Reporter: Andy Dwijayanto | Editor: Yudho Winarto
KONTAN.CO.ID - JAKARTA. Japan External Trade Organization (JETRO) merilis survei terbarunya mengenai Kondisi Bisnis Perusahaan Jepang di Asia dan Oceania. Dari survei yang dilakukan 26 Agustus - 24 September 2019 lalu dengan melibatkan 13.458 perusahaan responden.
Di Indonesia sendiri survei dilakukan terhadap 1.726 perusahaan Jepang yang didapati 614 jawaban valid. Dari temuan tersebut, sebanyak 55,8% perusahaan Jepang tak puas dengan produktivitas tenaga kerja Indonesia bila dibandingkan dengan upah minimum yang dibayarkan.
Baca Juga: Kemenaker: Sebanyak 48,5% PMI bekerja di sektor formal di 2019
Bahkan tingkat ketidakpuasan tersebut jauh lebih tinggi dari rerata negara-negara Asia Tenggara yang hanya 30,6%. Bahkan tingkat ketidakpuasan Kamboja masih di atas Indonesia dengan 54,6%. Isu upah minimum serta produktivitas pekerja Indonesia memang menjadi hal yang memberatkan perusahaan Jepang.
"Sejak 2015 sampai 2019 kenaikan upah di Indonesia di sektor manufaktur mencapai US$ 98 sedangkan Vietnam hanya US$ 51," ujar Wataru Ueno, Senior Director JETRO, Selasa (11/2)
Pasalnya, dengan upah yang naik nyatanya tingkat produktivitas Indonesia hanya 74,4% dibandingkan Vietnam yang mencapai 80%. Bahkan Indonesia berada di urutan tiga terbawah dalam hal produktivitas kerja di antara negara-negara ASEAN.
Baca Juga: Muluskan omnibus law, pemerintah siapkan pemanis berupa bonus gaji
Oleh karena itu sebanyak 71,4% perusahaan Jepang berharap pada periode kedua pemerintahan Joko Widodo bisa melakukan pengendalian upah minimum. 70,3% berharap sistem bisnis yang transparan dan dapat diprediksi 55,1% pencegahan dan pemberantasan korupsi.

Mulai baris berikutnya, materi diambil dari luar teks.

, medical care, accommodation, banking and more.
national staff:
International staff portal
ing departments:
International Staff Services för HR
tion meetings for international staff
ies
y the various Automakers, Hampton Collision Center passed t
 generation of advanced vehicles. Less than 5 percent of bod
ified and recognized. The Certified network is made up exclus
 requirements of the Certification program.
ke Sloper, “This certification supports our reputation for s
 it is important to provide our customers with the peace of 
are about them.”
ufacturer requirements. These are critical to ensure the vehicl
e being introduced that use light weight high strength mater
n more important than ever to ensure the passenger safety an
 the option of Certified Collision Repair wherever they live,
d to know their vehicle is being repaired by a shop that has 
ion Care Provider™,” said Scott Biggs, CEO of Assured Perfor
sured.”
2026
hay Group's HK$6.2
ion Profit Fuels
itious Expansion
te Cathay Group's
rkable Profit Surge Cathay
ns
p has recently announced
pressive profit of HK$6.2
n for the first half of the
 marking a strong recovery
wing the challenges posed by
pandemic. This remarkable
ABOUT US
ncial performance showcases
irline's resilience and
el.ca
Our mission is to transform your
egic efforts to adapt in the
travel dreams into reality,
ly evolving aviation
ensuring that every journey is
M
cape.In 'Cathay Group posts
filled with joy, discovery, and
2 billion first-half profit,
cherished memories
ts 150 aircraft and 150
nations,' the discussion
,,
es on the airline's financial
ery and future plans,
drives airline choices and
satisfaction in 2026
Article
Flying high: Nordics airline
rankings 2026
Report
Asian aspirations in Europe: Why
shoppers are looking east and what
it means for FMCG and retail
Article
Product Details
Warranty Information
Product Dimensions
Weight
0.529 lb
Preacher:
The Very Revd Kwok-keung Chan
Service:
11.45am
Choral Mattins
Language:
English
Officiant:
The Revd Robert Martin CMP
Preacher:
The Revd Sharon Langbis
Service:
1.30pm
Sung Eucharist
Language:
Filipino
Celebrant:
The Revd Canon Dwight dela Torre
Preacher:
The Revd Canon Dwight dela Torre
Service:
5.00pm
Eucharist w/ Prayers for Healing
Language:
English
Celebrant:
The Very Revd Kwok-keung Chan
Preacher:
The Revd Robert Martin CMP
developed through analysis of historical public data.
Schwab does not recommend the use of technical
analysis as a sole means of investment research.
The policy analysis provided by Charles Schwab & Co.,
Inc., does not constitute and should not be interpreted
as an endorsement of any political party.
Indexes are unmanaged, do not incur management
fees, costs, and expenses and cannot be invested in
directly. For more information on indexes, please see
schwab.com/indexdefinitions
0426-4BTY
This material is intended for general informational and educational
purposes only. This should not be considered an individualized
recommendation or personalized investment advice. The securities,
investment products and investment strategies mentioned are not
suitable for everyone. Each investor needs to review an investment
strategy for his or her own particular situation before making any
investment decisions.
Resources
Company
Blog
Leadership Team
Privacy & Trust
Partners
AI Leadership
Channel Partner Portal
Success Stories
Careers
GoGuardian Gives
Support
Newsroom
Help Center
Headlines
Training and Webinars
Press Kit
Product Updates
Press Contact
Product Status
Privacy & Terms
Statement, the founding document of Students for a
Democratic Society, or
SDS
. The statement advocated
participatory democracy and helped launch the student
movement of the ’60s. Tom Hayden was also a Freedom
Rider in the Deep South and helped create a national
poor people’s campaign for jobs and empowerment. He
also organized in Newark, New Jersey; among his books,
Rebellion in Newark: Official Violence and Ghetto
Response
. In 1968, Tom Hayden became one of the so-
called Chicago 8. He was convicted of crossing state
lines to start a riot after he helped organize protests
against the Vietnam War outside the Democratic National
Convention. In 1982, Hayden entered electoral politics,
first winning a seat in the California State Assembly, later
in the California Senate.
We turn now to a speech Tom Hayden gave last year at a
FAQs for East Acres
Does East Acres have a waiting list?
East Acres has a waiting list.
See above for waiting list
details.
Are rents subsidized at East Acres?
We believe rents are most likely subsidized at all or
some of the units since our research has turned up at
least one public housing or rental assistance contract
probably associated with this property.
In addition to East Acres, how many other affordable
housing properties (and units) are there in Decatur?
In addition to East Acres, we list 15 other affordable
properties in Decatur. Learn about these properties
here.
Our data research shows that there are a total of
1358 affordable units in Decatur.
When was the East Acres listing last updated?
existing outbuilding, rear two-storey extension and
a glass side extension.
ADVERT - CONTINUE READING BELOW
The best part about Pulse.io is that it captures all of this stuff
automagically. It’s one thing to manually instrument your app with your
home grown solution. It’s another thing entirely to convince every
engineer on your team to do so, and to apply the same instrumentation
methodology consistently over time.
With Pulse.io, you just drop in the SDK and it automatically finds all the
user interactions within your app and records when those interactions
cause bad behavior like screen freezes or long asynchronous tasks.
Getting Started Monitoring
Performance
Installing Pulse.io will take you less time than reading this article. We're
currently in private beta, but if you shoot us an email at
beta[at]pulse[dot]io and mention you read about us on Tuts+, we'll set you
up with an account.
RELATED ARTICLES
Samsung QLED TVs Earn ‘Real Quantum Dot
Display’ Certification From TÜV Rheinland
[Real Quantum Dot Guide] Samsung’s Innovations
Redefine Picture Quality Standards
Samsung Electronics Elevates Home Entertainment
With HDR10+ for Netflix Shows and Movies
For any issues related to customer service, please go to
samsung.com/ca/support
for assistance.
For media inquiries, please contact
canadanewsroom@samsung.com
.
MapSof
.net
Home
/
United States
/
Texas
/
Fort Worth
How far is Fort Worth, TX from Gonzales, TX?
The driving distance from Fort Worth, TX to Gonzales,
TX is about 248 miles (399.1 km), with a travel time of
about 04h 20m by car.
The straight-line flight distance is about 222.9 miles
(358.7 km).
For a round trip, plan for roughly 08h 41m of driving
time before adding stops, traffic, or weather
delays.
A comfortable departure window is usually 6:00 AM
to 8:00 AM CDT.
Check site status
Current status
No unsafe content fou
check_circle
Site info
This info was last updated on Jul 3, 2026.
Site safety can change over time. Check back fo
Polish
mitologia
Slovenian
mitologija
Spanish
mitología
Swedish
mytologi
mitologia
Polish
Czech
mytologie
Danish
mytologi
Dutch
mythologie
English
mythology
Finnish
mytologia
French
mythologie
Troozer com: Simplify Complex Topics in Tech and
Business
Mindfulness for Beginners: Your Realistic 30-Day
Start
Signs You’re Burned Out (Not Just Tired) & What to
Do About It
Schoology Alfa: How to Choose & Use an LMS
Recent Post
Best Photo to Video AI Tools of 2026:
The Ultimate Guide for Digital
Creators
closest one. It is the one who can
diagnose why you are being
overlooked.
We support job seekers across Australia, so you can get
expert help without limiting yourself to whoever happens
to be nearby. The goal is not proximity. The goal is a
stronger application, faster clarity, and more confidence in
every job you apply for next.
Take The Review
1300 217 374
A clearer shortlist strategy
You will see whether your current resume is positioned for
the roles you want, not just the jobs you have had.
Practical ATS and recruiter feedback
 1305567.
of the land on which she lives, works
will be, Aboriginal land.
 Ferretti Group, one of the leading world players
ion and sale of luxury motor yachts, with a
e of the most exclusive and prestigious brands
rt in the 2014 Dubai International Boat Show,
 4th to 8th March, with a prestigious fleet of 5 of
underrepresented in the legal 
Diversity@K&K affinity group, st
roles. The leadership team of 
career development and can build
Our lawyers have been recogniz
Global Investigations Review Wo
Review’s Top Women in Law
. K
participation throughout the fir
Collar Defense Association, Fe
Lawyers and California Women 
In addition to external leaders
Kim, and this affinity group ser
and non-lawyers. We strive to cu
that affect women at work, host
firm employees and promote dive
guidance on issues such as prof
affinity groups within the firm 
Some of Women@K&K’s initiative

Keishi Suzuki, Presiden Direktur JETRO Jakarta Office menyebutkan per tahun lalu investasi Jepang di Indonesia mencapai US$ 4,3 miliar. Kucuran tersebut menempatkan Jepang menjadi investor ketiga terbesar di tanah air.
Namun dirinya berharap jumlah tersebut akan meningkat lagi ke depannya. Saat ini investasi Jepang ke Indonesia mulai bergeser dari industri manufaktur di sektor otomotif ke arah pembangkit listrik, properti dan sektor non manufacturing lainnya.
Baca Juga: Kemnaker sebut pesangon dan jaminan sosial tidak akan hilang dalam omnibus law
"Ini berkaitan dengan SDM di Indonesia dan untuk manufaktur saat ini semakin sulit karena kenaikan UMR di Indonesia menjadi masalah sehingga (investasi) di non manufaktur bertambah," ujarnya.
Sebanyak 88,5% perusahaan Jepang di Indonesia juga berharap perlunya kebijakan fasilitasi perdagangan. Dari jumlah perusahaan yang memerlukan fasilitasi perdagangan, sebanyak 53,6% perusahaan ingin adanya peningkatan informasi tentang sistem dan prosedur perdagangan.
Selain itu ada 44% perusahaan menginginkan pemahaman yang sama soal evaluasi klasifikasi tarif, 43,4% mengenai sistem administrasi yang lebih maju dan 41,4% percepatan dan penyederhanaan prosedur izin impor.
"Indonesia masih sangat menarik, karena pangsa pasar dan potensi pertumbuhannya sangat tinggi. Jadi perusahaan Jepang ingin lingkungan bisnisnya membaik untuk bisa membangun market yang besar ini," tutupnya.